(Stored items from a collection)
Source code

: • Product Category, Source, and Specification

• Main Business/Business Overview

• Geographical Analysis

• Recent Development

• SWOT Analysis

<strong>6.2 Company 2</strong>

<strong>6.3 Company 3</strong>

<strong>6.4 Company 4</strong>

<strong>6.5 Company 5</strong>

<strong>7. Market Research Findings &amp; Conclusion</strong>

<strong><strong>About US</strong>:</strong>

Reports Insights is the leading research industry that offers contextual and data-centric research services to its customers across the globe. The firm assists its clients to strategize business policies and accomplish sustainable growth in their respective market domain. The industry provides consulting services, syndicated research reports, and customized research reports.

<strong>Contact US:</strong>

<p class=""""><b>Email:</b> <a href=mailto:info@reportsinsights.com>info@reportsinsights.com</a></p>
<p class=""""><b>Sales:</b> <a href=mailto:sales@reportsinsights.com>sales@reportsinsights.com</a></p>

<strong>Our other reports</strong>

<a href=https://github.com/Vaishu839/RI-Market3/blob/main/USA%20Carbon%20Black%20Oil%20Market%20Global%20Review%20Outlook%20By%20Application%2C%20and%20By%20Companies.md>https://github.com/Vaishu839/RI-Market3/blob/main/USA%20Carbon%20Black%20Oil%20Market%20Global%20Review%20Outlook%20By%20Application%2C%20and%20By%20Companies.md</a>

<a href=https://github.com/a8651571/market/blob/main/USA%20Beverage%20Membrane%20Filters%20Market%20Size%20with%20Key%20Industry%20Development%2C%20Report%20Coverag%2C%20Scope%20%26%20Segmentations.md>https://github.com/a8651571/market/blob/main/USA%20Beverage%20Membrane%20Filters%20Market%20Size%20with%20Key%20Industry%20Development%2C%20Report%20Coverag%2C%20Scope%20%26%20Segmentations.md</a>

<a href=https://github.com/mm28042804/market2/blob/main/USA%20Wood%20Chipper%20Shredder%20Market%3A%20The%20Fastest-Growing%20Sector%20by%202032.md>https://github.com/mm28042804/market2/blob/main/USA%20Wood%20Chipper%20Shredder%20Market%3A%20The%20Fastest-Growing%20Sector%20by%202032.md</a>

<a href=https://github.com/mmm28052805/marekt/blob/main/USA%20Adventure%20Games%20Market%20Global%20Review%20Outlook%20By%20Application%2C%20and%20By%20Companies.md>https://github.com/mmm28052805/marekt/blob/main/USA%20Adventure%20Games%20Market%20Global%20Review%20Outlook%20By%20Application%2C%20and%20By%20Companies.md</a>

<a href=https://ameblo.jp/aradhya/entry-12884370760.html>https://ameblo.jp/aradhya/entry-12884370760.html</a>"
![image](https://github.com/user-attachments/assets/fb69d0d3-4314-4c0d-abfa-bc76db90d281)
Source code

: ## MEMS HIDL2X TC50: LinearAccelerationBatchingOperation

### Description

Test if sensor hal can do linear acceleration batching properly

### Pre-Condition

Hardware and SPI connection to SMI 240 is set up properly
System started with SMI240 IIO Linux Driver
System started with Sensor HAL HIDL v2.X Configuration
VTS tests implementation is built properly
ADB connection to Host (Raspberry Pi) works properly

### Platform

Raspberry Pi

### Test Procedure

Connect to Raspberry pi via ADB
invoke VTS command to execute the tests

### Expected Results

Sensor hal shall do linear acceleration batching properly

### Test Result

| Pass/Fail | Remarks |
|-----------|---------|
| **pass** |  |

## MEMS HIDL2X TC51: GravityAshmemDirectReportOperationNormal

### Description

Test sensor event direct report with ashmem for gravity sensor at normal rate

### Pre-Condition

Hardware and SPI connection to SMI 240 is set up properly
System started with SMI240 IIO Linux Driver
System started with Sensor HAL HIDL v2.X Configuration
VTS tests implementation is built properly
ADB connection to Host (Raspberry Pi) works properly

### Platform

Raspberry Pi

TASK STATEMENT
Give the lines between the line holding "<strong>7. Market Research" and the line holding "<strong><strong>About US</strong>:</strong>", inclusive, as a Markdown table with the columns No. and Line. Number each line in order and leave out any blank lines.

ANSWER BELOW
| No. | Line |
|---|---|
| 1 | <strong>7. Market Research Findings &amp; Conclusion</strong> |
| 2 | <strong><strong>About US</strong>:</strong> |